- _AIM OF THE EXERCISE_: Retype the listing below line for line, but only from the line with "Funkciók és szolgáltatások" down to the line with "tetapi ada juga saat di mana", inclusive. Pictures stay out.

- _DATA FOR REVIEW_:
·····

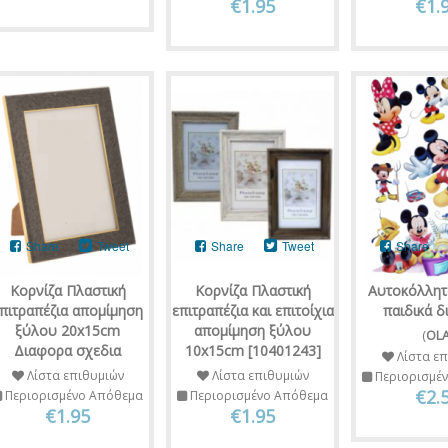
€1.95
€1.
Share
Tweet
Share
Tweet
Share
Κορνίζα Πλαστική
Κορνίζα Πλαστική
Αυτοκόλλητ
πιτραπέζια απομίμηση
επιτραπέζια και επιτοίχια
παιδικά 
ξύλου 20x15cm
απομίμηση ξύλου
(
OL
Διαφορα σχεδια
10x15cm [10401243]
Λίστα επ
Λίστα επιθυμιών
Λίστα επιθυμιών
Περιορισμέ
€2.
Περιορισμένο Απόθεμα
Περιορισμένο Απόθεμα
€1.95
€1.95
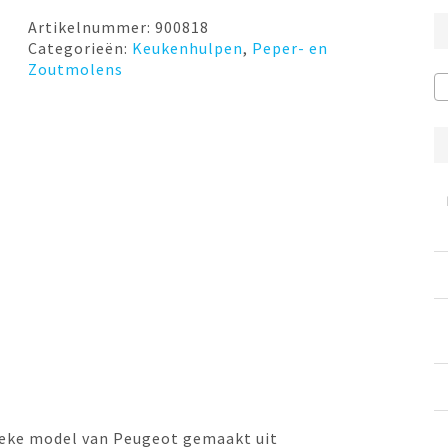
Artikelnummer:
900818
Categorieën:
Keukenhulpen
,
Peper- en
Zoutmolens
sieke model van Peugeot gemaakt uit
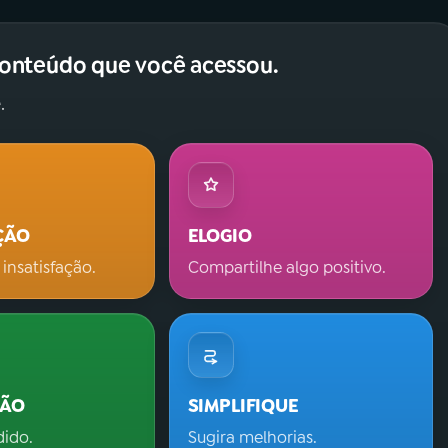
conteúdo que você acessou.
.
ÇÃO
ELOGIO
 insatisfação.
Compartilhe algo positivo.
ÇÃO
SIMPLIFIQUE
dido.
Sugira melhorias.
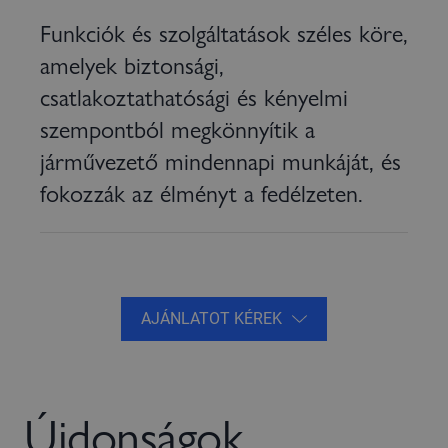
Funkciók és szolgáltatások széles köre,
amelyek biztonsági,
csatlakoztathatósági és kényelmi
szempontból megkönnyítik a
járművezető mindennapi munkáját, és
fokozzák az élményt a fedélzeten.
AJÁNLATOT KÉREK
Újdonságok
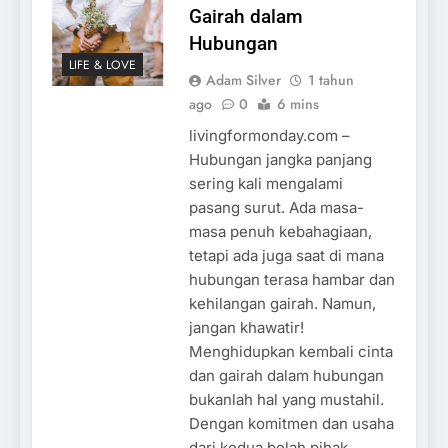
Gairah dalam
Hubungan
LIFE & LOVE
Adam Silver
1 tahun
ago
0
6 mins
livingformonday.com –
Hubungan jangka panjang
sering kali mengalami
pasang surut. Ada masa-
masa penuh kebahagiaan,
tetapi ada juga saat di mana
hubungan terasa hambar dan
kehilangan gairah. Namun,
jangan khawatir!
Menghidupkan kembali cinta
dan gairah dalam hubungan
bukanlah hal yang mustahil.
Dengan komitmen dan usaha
dari kedua belah pihak,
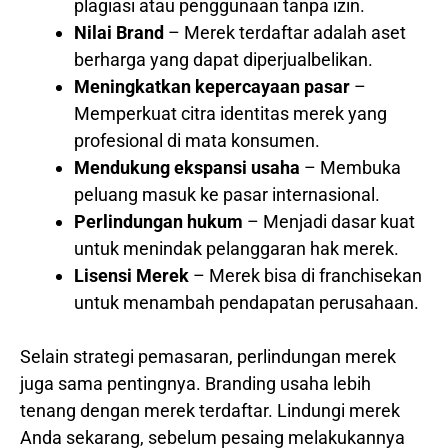
plagiasi atau penggunaan tanpa izin.
Nilai Brand
– Merek terdaftar adalah aset
berharga yang dapat diperjualbelikan.
Meningkatkan kepercayaan pasar
–
Memperkuat citra identitas merek yang
profesional di mata konsumen.
Mendukung ekspansi usaha
– Membuka
peluang masuk ke pasar internasional.
Perlindungan hukum
– Menjadi dasar kuat
untuk menindak pelanggaran hak merek.
Lisensi Merek
– Merek bisa di franchisekan
untuk menambah pendapatan perusahaan.
Selain strategi pemasaran, perlindungan merek
juga sama pentingnya. Branding usaha lebih
tenang dengan merek terdaftar. Lindungi merek
Anda sekarang, sebelum pesaing melakukannya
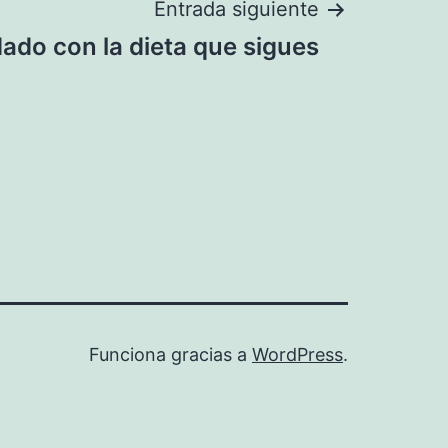
Entrada siguiente
ado con la dieta que sigues
Funciona gracias a
WordPress
.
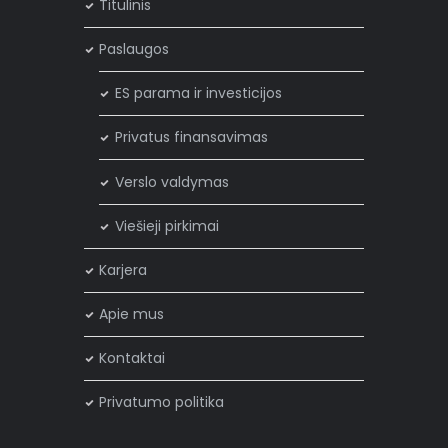
Titulinis
Paslaugos
ES parama ir investicijos
Privatus finansavimas
Verslo valdymas
Viešieji pirkimai
Karjera
Apie mus
Kontaktai
Privatumo politika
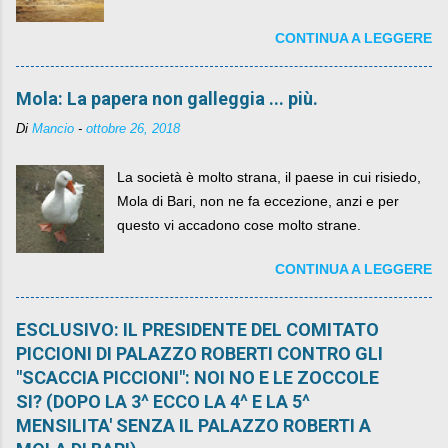
networks da qualche anno ognuno può dire la
CONTINUA A LEGGERE
sua lasciandone anche traccia scritta nel web.
Mola: La papera non galleggia ... più.
Di
Mancio
-
ottobre 26, 2018
La società è molto strana, il paese in cui risiedo,
Mola di Bari, non ne fa eccezione, anzi e per
questo vi accadono cose molto strane.
CONTINUA A LEGGERE
ESCLUSIVO: IL PRESIDENTE DEL COMITATO
PICCIONI DI PALAZZO ROBERTI CONTRO GLI
"SCACCIA PICCIONI": NOI NO E LE ZOCCOLE
SI? (DOPO LA 3^ ECCO LA 4^ E LA 5^
MENSILITA' SENZA IL PALAZZO ROBERTI A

·····

- _TASK RESPONSE_:
Funkciók és szolgáltatások széles köre,
amelyek biztonsági,
csatlakoztathatósági és kényelmi
szempontból megkönnyítik a
járművezető mindennapi munkáját, és
fokozzák az élményt a fedélzeten.
AJÁNLATOT KÉREK
Újdonságok
Gairah dalam
Hubungan
LIFE & LOVE
Adam Silver
1 tahun
ago
0
6 mins
livingformonday.com –
Hubungan jangka panjang
sering kali mengalami
pasang surut. Ada masa-
masa penuh kebahagiaan,
tetapi ada juga saat di mana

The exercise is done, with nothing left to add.